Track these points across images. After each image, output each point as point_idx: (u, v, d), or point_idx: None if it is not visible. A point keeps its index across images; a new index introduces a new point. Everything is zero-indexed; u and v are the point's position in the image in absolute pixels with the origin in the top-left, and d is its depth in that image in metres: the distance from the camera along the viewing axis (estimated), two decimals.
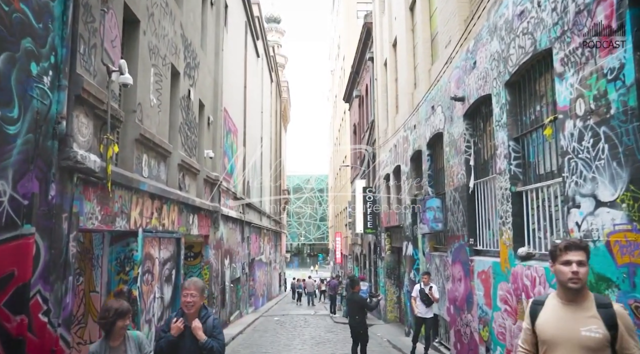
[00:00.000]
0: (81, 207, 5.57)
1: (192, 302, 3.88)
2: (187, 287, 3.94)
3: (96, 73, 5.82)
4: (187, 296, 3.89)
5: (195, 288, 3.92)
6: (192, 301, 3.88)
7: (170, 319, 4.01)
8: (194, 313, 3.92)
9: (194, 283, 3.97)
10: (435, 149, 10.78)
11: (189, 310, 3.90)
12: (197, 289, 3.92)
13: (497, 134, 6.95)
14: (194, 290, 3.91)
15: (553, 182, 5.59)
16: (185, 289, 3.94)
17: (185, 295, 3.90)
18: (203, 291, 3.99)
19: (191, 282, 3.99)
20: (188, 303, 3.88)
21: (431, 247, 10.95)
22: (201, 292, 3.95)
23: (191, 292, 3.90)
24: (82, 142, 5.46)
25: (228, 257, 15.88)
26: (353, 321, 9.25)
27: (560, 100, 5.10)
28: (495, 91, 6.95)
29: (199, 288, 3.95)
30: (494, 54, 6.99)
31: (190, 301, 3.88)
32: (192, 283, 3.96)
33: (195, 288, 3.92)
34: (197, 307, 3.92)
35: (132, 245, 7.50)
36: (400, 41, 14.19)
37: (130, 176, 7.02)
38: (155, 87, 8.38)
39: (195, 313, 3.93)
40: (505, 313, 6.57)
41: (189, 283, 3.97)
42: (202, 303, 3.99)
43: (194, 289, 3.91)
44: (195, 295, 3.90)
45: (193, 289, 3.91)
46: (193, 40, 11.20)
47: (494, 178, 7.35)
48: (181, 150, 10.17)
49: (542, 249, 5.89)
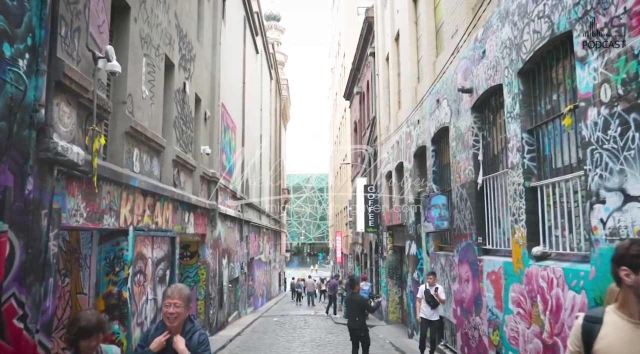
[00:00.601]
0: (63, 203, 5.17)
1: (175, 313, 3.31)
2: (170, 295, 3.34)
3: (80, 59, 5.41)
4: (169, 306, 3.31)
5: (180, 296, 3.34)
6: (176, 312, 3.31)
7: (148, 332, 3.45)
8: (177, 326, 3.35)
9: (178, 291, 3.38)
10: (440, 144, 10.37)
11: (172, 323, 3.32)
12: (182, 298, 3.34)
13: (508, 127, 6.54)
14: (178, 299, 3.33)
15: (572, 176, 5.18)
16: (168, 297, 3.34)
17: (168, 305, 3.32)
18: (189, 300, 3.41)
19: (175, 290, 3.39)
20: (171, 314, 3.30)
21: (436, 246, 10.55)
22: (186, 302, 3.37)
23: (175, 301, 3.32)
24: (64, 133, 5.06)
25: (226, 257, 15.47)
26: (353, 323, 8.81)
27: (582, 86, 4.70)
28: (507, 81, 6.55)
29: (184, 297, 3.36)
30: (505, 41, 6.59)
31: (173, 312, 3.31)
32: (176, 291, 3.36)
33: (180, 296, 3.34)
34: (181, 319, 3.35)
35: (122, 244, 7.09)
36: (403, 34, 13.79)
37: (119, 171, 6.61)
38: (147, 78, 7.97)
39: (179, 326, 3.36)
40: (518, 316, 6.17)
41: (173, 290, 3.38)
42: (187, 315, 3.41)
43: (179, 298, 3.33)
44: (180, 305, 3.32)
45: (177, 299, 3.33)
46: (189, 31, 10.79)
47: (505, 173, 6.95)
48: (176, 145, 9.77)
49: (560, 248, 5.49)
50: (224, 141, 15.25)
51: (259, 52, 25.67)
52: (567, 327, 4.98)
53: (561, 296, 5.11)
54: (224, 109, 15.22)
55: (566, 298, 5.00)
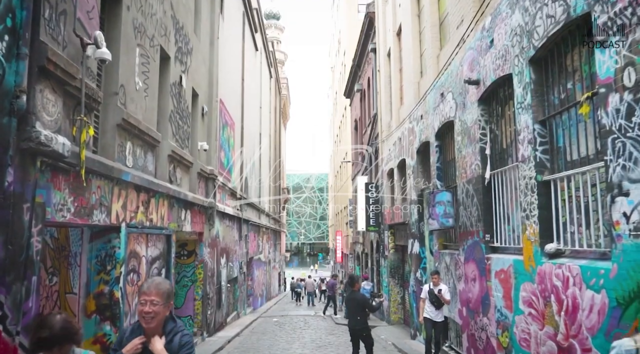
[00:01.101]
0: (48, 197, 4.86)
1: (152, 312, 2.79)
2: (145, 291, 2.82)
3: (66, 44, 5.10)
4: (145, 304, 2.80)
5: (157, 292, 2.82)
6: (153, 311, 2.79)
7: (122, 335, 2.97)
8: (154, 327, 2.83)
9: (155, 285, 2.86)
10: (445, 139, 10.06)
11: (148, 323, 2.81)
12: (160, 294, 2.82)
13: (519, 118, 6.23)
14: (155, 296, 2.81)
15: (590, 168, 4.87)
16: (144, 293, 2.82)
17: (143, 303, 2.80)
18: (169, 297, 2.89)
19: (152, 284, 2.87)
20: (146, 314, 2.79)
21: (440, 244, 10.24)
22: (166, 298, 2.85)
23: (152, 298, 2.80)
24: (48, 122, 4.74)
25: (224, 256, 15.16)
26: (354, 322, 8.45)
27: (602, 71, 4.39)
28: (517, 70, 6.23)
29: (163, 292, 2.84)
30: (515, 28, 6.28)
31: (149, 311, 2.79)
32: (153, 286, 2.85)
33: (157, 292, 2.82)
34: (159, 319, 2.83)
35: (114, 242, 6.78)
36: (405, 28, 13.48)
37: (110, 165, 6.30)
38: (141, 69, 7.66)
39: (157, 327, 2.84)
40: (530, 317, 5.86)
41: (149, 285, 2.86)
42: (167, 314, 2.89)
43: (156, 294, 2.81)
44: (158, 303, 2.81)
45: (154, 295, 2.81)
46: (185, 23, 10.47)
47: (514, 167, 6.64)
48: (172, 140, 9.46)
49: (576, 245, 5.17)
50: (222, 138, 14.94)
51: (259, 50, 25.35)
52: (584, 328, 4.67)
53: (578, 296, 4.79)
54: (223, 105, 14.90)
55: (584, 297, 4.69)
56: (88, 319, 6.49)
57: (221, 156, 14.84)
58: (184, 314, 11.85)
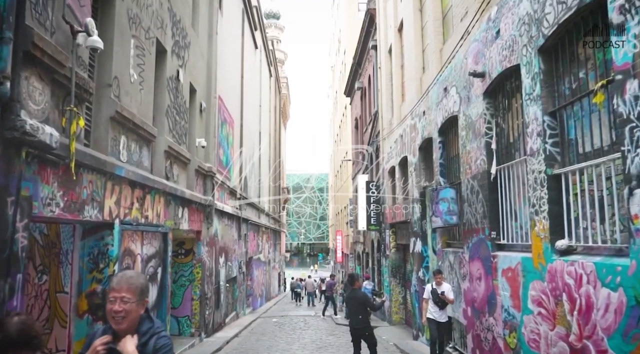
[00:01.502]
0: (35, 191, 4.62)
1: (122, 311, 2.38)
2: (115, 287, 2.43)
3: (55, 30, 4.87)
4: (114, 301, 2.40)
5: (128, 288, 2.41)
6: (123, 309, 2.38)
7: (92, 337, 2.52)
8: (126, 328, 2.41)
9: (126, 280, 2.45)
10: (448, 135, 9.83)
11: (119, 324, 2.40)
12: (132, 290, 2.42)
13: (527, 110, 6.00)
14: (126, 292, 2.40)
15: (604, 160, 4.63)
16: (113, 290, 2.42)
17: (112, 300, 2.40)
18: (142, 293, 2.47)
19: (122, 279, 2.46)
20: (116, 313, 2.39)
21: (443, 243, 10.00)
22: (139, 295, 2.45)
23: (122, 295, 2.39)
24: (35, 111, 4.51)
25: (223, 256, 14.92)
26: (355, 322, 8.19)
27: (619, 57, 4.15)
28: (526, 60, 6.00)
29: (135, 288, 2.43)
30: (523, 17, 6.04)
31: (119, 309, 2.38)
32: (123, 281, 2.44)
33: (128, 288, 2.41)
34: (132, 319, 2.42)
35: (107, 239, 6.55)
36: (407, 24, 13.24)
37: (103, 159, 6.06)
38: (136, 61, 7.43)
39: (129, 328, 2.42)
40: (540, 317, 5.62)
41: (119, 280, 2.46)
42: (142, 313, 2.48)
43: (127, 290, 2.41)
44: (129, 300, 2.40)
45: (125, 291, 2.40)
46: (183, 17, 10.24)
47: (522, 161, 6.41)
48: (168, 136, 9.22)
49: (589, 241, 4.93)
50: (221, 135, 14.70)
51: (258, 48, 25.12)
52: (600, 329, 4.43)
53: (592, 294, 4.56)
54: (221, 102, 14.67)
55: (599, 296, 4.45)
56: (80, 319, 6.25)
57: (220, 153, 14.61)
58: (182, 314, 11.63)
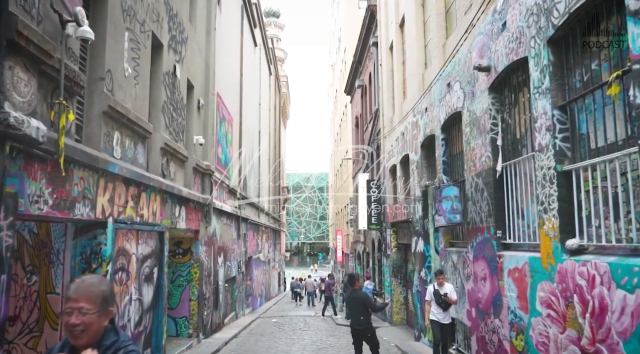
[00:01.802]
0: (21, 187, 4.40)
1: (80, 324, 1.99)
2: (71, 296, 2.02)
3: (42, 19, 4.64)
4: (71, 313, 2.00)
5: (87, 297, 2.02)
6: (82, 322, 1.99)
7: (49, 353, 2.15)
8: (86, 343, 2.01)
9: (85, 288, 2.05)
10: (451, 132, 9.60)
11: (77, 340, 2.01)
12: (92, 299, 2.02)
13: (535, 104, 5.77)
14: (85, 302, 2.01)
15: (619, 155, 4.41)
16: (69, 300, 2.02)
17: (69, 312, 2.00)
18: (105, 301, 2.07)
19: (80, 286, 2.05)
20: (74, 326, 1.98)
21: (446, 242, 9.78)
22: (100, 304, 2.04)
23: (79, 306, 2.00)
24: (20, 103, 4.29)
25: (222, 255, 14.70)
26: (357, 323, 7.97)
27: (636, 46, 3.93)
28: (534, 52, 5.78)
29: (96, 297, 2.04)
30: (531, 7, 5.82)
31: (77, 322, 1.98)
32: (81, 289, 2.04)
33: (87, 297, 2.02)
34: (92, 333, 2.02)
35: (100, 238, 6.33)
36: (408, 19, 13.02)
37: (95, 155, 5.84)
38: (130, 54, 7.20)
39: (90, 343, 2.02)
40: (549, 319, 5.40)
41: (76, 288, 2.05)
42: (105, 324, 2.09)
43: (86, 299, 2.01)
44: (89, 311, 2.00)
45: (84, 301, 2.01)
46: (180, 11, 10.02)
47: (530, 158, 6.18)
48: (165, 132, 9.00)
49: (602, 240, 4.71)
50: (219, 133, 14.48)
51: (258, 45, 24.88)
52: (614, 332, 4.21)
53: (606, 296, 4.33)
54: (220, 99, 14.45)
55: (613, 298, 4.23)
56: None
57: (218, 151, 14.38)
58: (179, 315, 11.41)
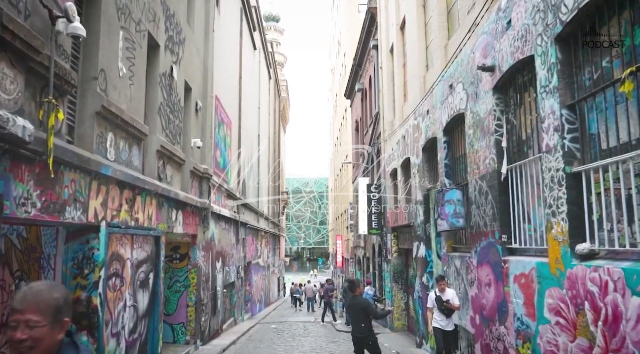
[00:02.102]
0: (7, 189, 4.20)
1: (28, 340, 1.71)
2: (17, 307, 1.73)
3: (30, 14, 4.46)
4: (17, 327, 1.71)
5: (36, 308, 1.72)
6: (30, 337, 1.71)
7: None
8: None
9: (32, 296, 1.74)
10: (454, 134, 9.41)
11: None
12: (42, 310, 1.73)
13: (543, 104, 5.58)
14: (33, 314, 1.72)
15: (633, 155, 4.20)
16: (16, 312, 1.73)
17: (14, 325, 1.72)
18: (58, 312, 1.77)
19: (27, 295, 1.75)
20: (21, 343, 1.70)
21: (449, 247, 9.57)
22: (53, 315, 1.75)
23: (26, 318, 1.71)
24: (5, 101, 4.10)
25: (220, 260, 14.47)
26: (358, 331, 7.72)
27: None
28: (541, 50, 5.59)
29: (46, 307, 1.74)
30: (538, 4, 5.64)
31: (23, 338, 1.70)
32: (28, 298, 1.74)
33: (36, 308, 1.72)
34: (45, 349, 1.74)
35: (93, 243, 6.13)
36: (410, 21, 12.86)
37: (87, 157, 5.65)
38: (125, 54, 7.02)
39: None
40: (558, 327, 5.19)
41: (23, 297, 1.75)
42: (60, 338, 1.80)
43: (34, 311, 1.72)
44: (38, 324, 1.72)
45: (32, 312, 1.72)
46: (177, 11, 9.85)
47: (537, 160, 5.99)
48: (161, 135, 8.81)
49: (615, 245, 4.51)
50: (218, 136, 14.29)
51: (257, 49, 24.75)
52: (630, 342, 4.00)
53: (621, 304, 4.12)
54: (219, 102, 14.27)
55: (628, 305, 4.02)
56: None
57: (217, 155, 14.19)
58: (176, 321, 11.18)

****************************************

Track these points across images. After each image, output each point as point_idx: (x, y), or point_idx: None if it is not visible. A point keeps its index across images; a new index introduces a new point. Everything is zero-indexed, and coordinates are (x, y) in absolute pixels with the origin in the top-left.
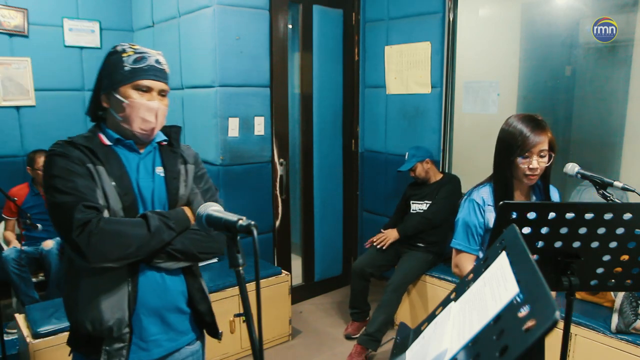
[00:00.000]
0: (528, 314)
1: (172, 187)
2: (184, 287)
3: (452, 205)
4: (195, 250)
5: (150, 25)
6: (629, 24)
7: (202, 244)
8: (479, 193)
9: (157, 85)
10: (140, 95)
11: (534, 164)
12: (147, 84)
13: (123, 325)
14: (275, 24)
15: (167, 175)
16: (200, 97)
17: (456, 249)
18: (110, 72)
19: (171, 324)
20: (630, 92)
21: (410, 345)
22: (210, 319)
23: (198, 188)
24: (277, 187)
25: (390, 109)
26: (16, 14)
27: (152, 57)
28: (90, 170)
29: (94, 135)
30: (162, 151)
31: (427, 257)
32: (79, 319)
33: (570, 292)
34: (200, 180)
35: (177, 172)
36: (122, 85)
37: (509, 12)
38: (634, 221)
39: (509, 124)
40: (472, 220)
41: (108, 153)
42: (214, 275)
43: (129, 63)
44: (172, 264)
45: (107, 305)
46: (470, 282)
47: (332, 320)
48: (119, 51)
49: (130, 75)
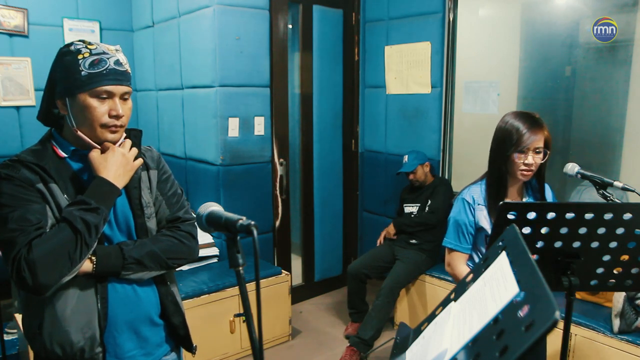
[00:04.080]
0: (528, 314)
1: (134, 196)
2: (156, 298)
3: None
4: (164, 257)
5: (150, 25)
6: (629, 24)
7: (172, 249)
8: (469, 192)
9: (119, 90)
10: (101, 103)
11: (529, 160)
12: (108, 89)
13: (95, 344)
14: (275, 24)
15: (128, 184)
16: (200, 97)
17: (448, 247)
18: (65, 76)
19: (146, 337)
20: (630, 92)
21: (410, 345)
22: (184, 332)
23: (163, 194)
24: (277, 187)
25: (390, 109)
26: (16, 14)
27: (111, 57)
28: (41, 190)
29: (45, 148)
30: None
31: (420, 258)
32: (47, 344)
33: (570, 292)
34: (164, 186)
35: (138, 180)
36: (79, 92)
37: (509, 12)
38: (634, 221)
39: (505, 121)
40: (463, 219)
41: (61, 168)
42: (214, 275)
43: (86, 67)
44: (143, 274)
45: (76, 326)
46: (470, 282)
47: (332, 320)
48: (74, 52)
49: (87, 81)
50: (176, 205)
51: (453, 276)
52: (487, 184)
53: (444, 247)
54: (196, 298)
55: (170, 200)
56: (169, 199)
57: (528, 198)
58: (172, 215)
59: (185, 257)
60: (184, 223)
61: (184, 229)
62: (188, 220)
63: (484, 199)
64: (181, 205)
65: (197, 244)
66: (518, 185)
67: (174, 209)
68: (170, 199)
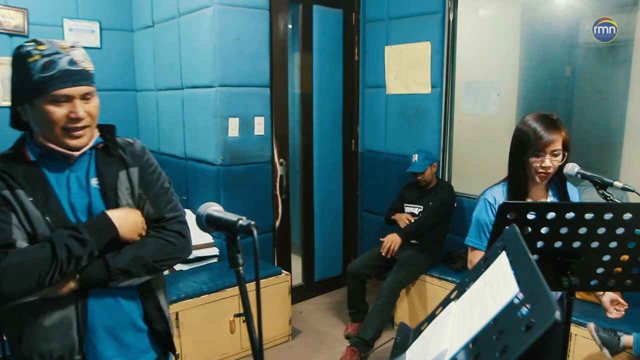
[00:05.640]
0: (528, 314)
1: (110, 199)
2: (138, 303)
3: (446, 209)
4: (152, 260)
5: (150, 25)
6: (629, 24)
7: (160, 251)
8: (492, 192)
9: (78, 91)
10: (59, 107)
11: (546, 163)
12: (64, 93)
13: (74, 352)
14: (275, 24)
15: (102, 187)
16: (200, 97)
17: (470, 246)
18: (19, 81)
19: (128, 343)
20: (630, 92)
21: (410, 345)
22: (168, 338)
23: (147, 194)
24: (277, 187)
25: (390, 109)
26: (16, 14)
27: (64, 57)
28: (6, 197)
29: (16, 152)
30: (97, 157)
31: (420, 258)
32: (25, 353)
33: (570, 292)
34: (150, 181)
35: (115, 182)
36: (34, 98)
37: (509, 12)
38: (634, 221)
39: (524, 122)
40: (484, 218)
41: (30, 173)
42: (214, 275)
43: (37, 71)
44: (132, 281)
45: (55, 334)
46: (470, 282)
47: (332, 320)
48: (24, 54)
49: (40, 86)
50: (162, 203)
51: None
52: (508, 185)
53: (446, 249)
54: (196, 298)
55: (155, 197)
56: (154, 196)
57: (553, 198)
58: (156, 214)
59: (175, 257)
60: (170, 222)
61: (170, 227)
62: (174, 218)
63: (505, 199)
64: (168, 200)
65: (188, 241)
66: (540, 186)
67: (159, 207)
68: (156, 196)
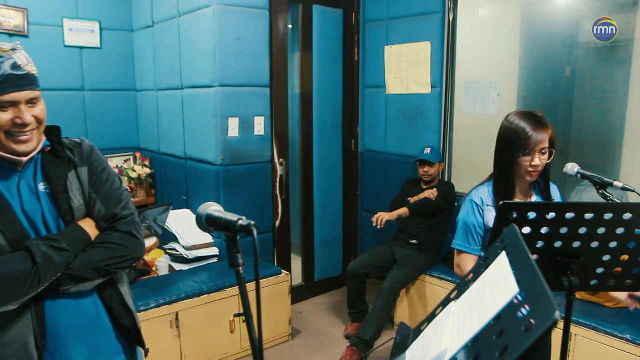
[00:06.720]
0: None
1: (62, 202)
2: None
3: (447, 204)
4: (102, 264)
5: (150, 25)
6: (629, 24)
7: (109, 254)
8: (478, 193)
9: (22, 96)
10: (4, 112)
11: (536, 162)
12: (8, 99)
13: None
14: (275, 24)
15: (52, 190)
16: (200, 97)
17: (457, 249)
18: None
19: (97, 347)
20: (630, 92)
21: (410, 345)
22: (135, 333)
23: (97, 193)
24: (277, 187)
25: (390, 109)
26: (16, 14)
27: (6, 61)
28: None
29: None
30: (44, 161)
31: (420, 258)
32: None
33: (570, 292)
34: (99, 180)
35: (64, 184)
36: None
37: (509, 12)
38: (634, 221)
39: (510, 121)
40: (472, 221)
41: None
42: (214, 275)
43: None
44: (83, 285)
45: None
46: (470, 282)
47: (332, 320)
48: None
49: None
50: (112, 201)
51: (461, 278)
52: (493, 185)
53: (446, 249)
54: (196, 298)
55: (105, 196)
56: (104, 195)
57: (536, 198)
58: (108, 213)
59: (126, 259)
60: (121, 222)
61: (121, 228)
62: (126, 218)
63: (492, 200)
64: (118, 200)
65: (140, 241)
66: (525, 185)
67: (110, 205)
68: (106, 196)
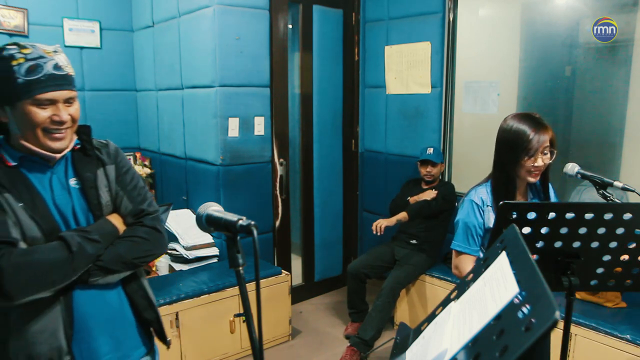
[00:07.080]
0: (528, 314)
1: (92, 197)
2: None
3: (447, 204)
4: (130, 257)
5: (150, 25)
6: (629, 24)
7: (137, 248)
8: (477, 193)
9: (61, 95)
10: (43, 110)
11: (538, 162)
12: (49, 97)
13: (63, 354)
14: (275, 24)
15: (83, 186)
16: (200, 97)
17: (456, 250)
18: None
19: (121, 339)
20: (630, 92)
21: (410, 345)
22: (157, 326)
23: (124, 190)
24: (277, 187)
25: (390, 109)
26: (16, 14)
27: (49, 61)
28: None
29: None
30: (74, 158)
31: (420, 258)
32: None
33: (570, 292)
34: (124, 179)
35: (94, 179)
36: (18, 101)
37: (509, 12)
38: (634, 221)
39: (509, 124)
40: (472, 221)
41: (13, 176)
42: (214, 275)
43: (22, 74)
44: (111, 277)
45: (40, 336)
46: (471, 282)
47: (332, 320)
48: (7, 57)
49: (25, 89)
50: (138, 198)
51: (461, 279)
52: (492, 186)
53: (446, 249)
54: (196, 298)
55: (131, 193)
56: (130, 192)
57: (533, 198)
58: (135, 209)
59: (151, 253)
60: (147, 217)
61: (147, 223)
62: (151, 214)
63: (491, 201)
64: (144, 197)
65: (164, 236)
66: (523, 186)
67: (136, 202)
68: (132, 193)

****************************************

__Brief__:
In the material above, locate the line containing "64: (181, 205)" and the line containing "68: (170, 199)". Transcribe exactly those two lines and every line between them, and nothing more.

__Response area__:
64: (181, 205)
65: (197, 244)
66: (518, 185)
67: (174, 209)
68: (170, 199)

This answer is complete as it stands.